Theologen gleichen Schatzsuchern oder Wünschelrutengängern. Also durchstreife ich das bisherige Christentum nach Goldadern oder Edelsteinen, und dabei stoße ich erstaunlicherweise immer wieder auf ein besonderes Schmuckstück, und das in verschiedensten Farben, Formen und Formationen, fremd und faszinierend zugleich. Es ist das Wort "Demut" – und die gemeinte Haltung damit: Geerdet-Sein. Schon in der Bibel, zuvor bei manchen Philosophen, und dann vor allem seit den Mönchs- und Kirchenvätern gilt Demut als Inbegriff des wahren Lebens, als Basistugend für alles Gelingen, ja als goldener Schlüssel zum Glück.
"Humilitas" heißt es plastisch im Lateinischen: also erdverbunden und mit Bodenhaftung, humus und humor hängen ja nicht nur sprachlich zusammen. Ob ein Mensch im Lot ist und also spirituell gut unterwegs, zeigt sich demnach an seiner Bodenhaftung, an seinem Steh- und Standvermögen, also auf dem Boden der Tatsachen. Handfest hat es die wunderbare Teresa von Avila auf den Punkt gebracht: Demut heißt für sie "in der eigenen Wahrheit leben." (6.Wohnung 10,7)
Also grade nicht frommen Idealen nachjagen und sich mit großen Heiligen vergleichen, nein: überhaupt nicht vergleichen. Und vor allem nicht "werten", was ja meistens "abwerten" heißt, andere und sich selbst. Nein, sich und andere, vor allem sich illusionslos ansehen und annehmen lernen, nicht schwarz sehen und nicht schön färben. Das braucht Mut und Ermutigung, und – ein Lieblingswort von Teresa – "entschlossene Entschlossenheit". Also keine Flausen im Kopf , auch keine spirituellen, fromme Höhenflüge sind seltene Zugaben, aber nicht der Normalfall. Nein, Dienstmut ist gemeint, besser übersetzt könnten wir "Tiefmut" sagen, also auf den Teppich kommen, auf den Boden der Tatsachen.

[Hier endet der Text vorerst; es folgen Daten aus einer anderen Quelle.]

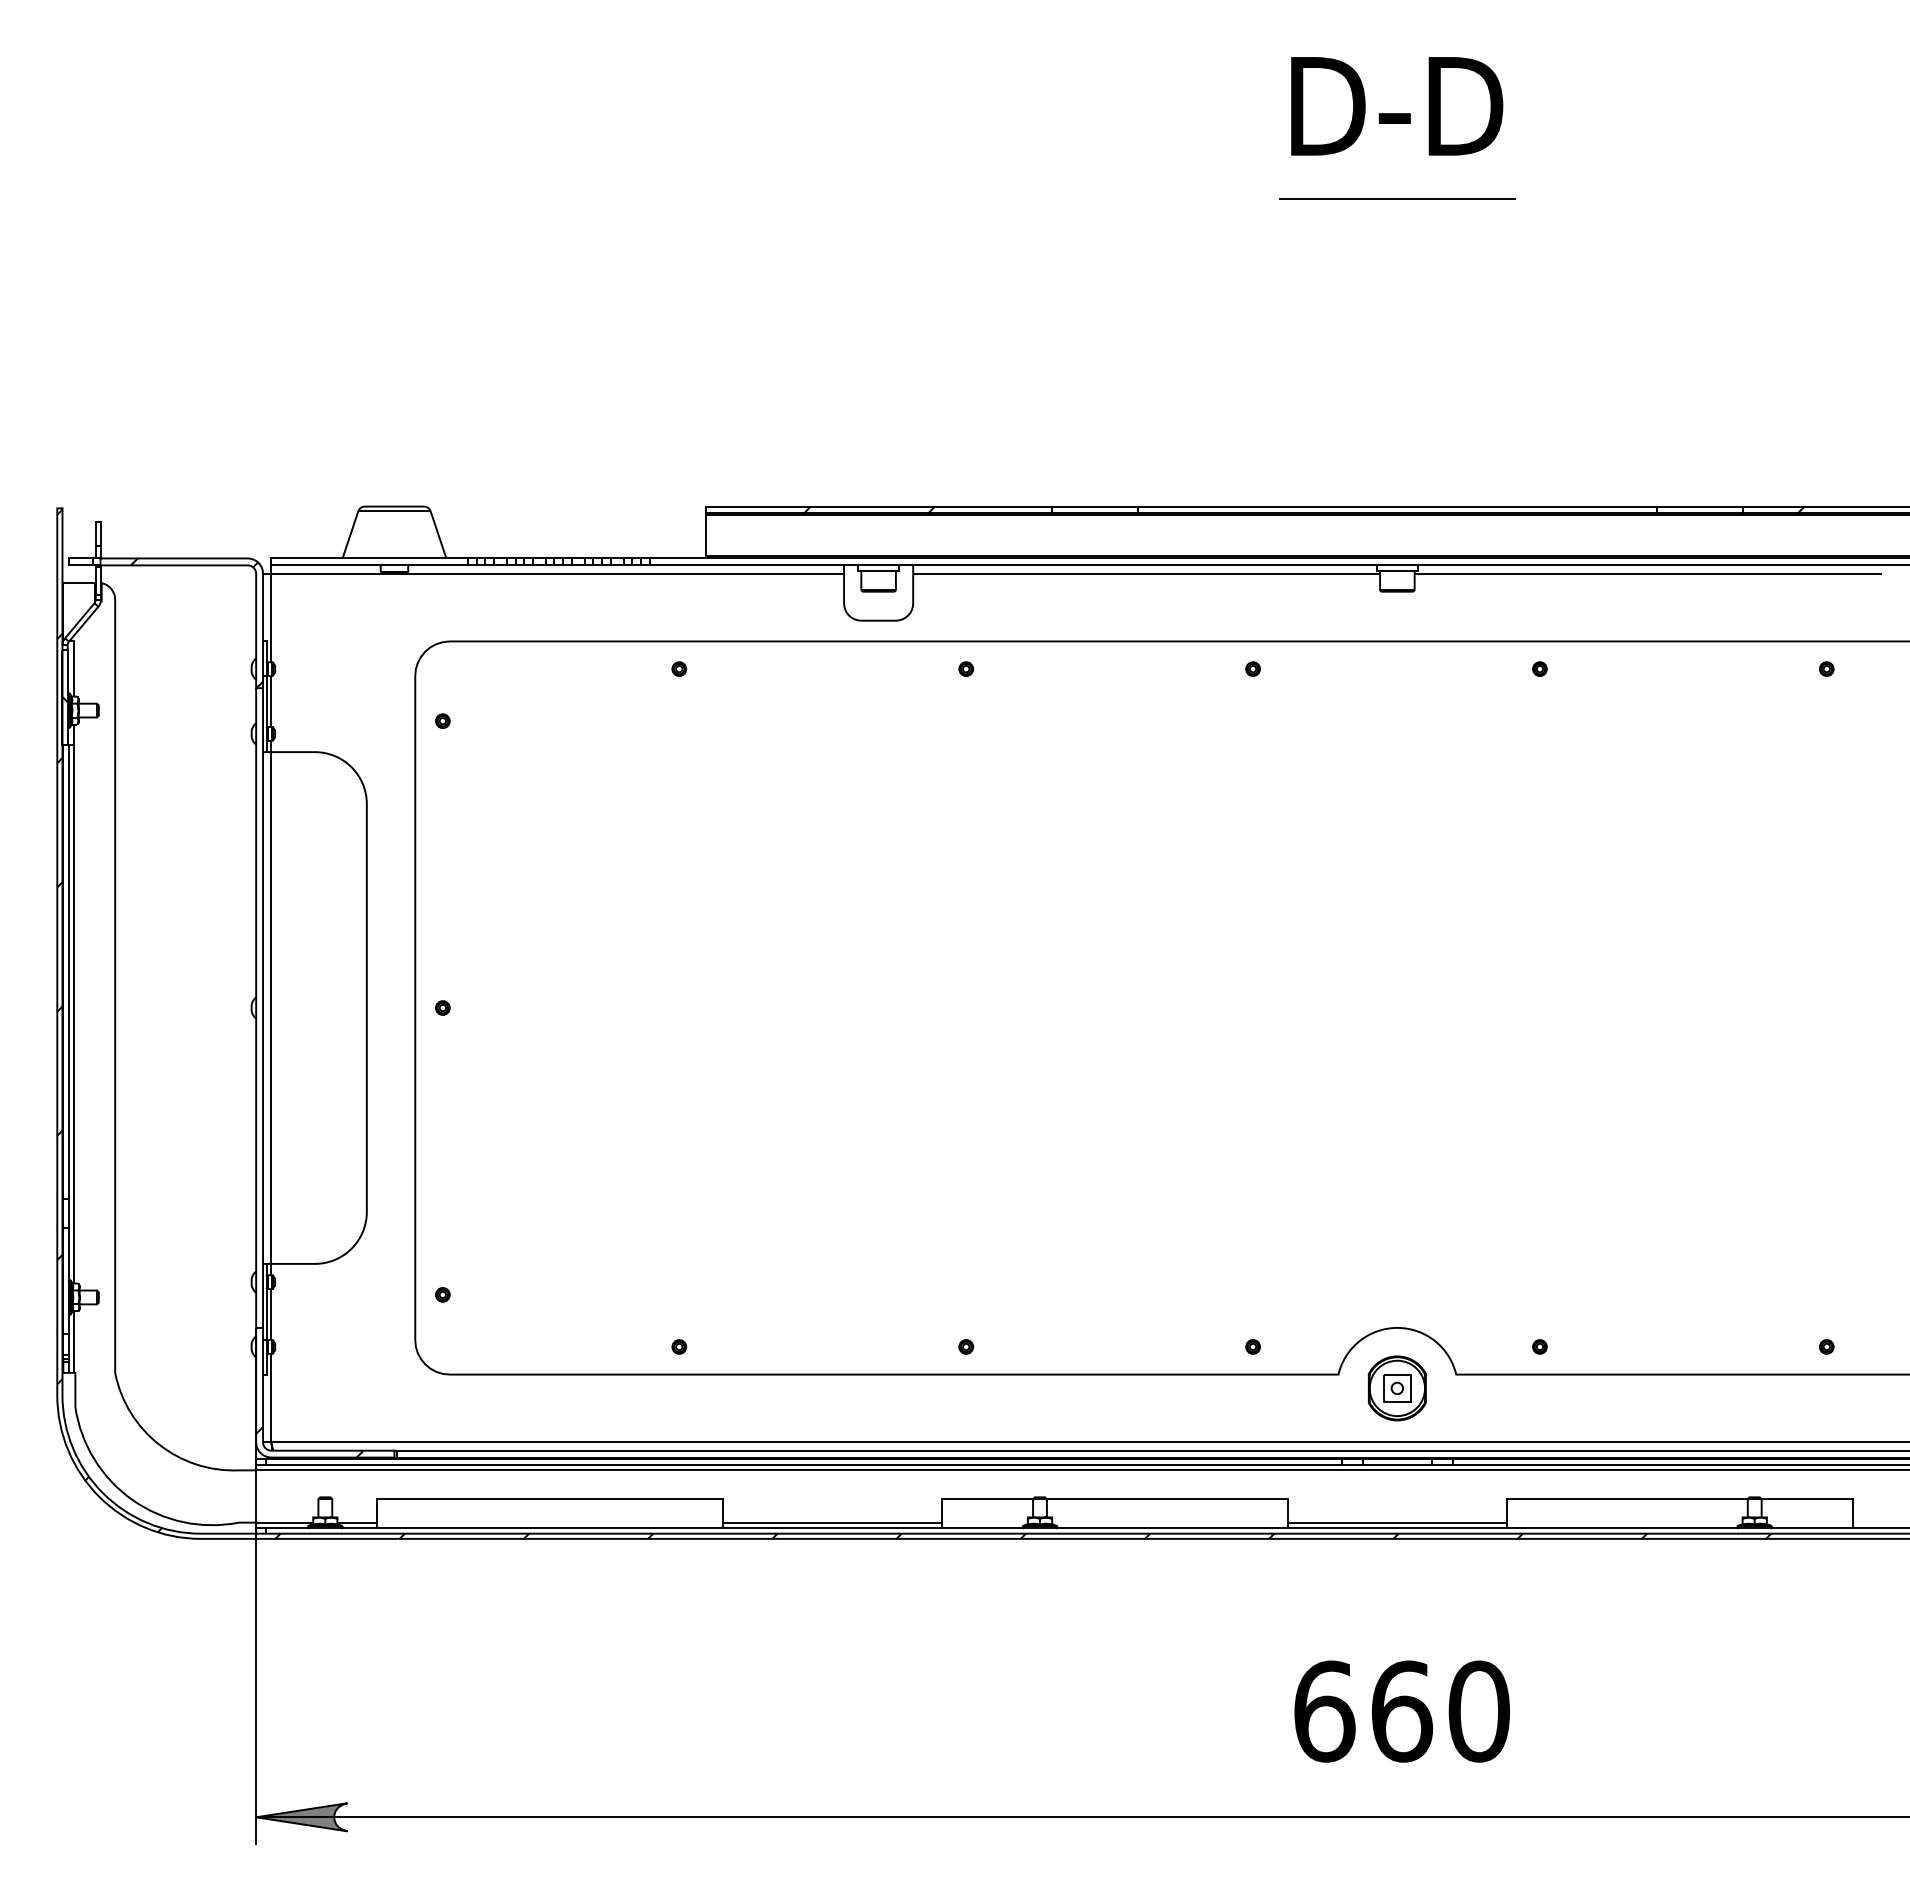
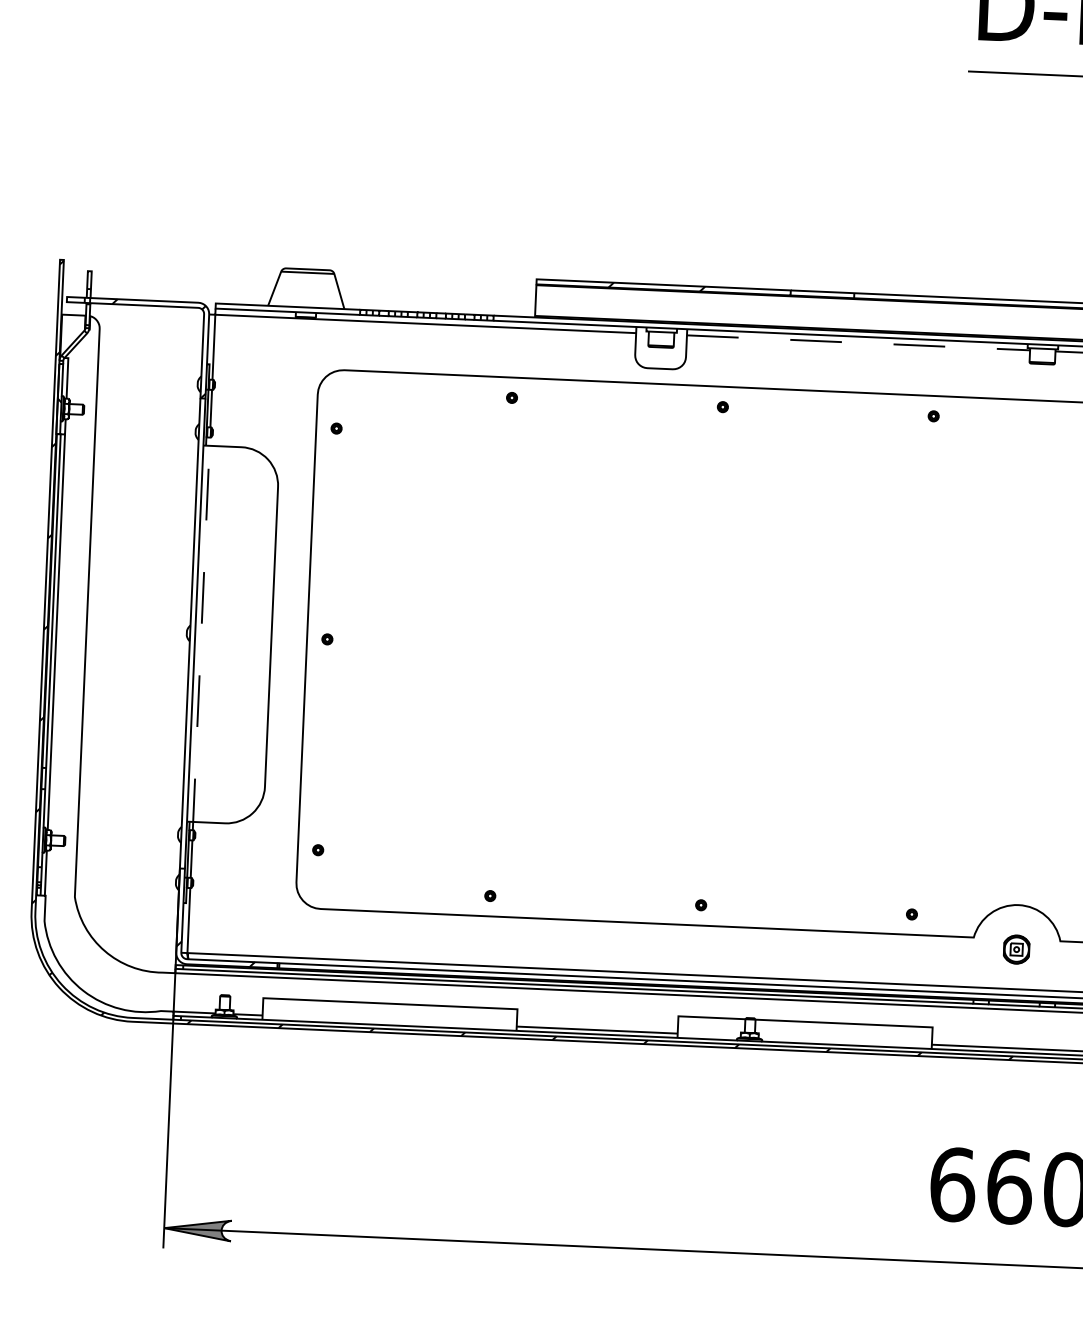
line: (1147, 573) -> (859, 342), solid -> dashed
line: (271, 1008) -> (201, 634), solid -> dashed
part: (1397, 1388) -> (1016, 949), size x0.6

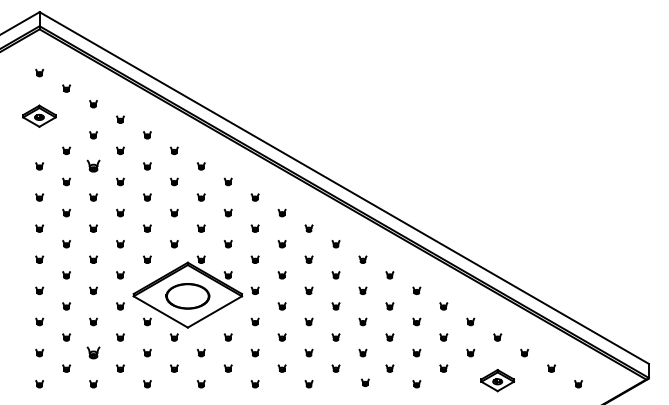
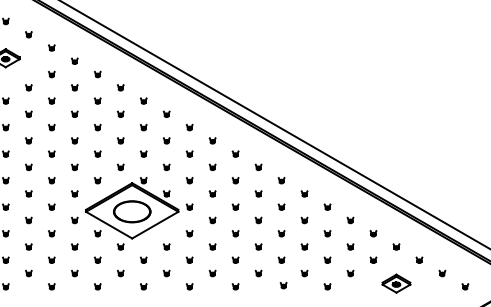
part: (93, 166) -> (51, 101), size x0.62
part: (93, 352) -> (51, 259), size x0.62

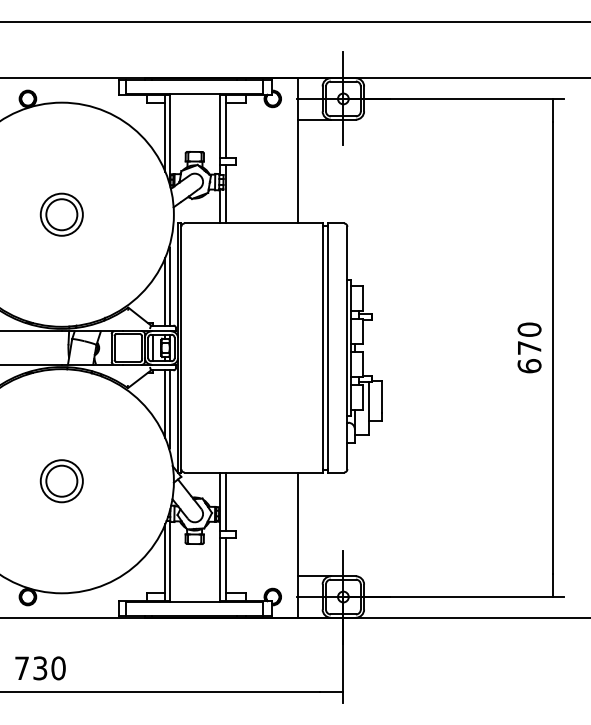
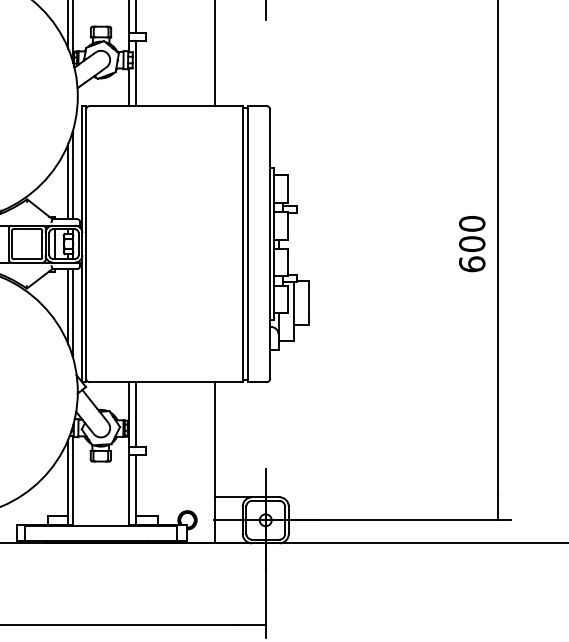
text: (529, 347) -> (472, 243), 670 -> 600

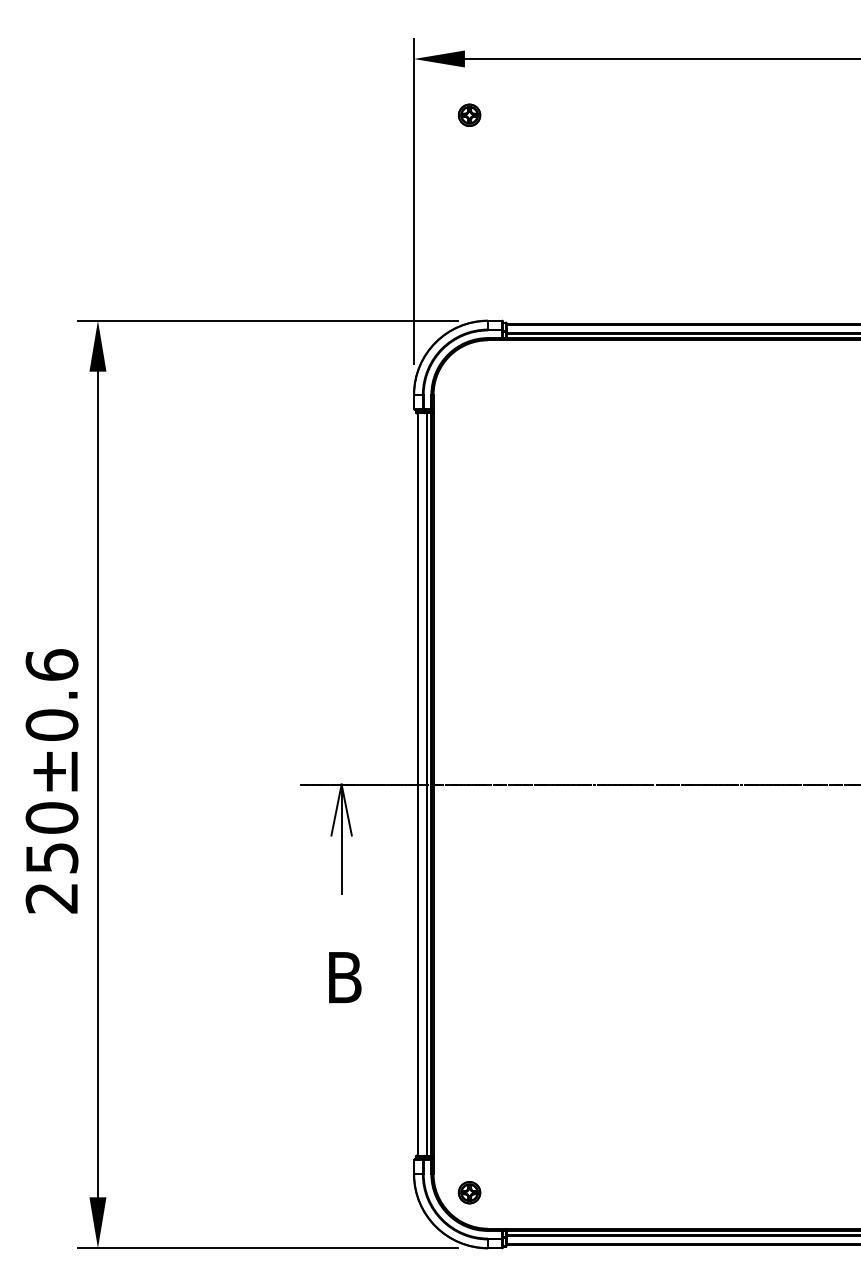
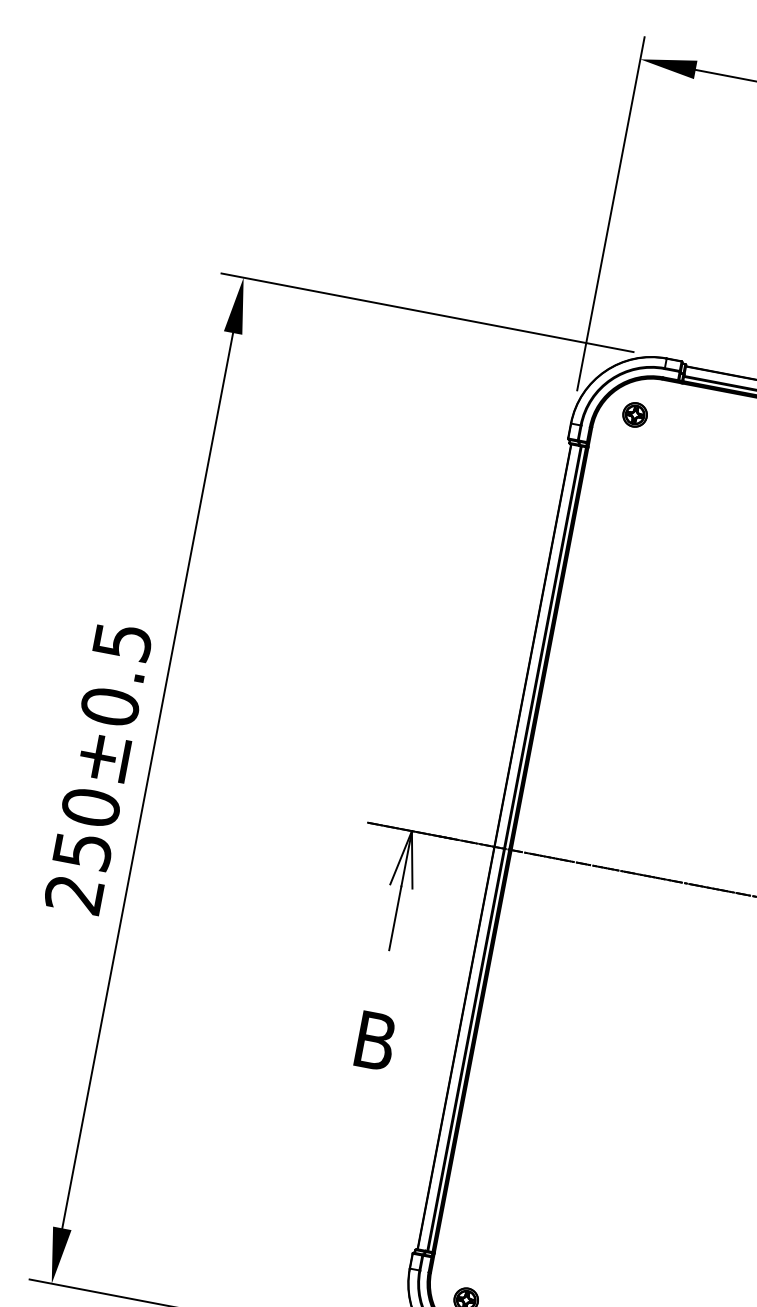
part: (469, 114) -> (635, 414), moved
text: (51, 664) -> (122, 640), 250±0.6 -> 250±0.5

"Gott umarmt uns mit der Wirklichkeit." Sein Heiliger Geist ist kein Vertröster, keine Vertrösterin, er bzw. sie ermutigt vielmehr dazu, endlich Mensch zu werden, Mitmensch und Mitgeschöpf wie Jesus von Nazaret, wie Teresa. Da werden unsere Begabungen und Möglichkeiten gewagt und wahrgenommen, da kommen unsere Grenzen und Beschränkungen ans Licht. Da sorgen wir uns um Mutter Erde, Demut ist die ökologische Grundhaltung schlechthin.
Vor kurzem wurde Michael Sandel, ein führender Sozialphilosoph der USA, nach dem wichtigsten Gegenmittel gefragt zur Bewältigung gegenwärtigen Krisen. Seine Antwort wörtlich: "Demut. Sie kann mehrfach segensreich wirken: Sie hilft gegen die Hybris der Selbstüberschätzung von Individuen, sie bringt einem in Demokratien bei, den Andersdenkenden zuzuhören, sich in die Perspektive von anderen hineinzuversetzen, und sie trägt im Gleichgewicht der Staaten dazu bei, dass der Westen sich nicht überhebt."
Ja, ich finde, Sandel trifft ins Schwarze. In einer Zeit, in der wir auf Mutter Erde herumtrampeln bis zur Gefahr ihrer völligen Verwüstung, ist Erdverbundenheit eine sehr basale Tugend. "Boden wieder gut machen" – das ist die einzige Perspektive, die weiter hilft, im großen und im Kleinen. Und der Zeitdiagnostiker Sandel setzt fort: Demut "ist es, die uns zu mehr Offenheit erziehen kann, die uns die Zufälle des Lebens erkennen lässt, die uns hilft, in unseren Gemeinwesen wechselseitige Verpflichtungen wahrzunehmen, die Erfolgsethik der Gewinner zu überwinden und gegenüber anderen großzügig zu sein."
Ja, Demut ist aktueller denn je, ohne sie keine Bewahrung der Schöpfung, keine Gerechtigkeit und kein Friede. Demut ist das Gegenteil von Nichtstun und fauler Ergebung. Es geht darum, auf den Teppich zu kommen und, wortwörtlich, Boden wieder gut zu machen.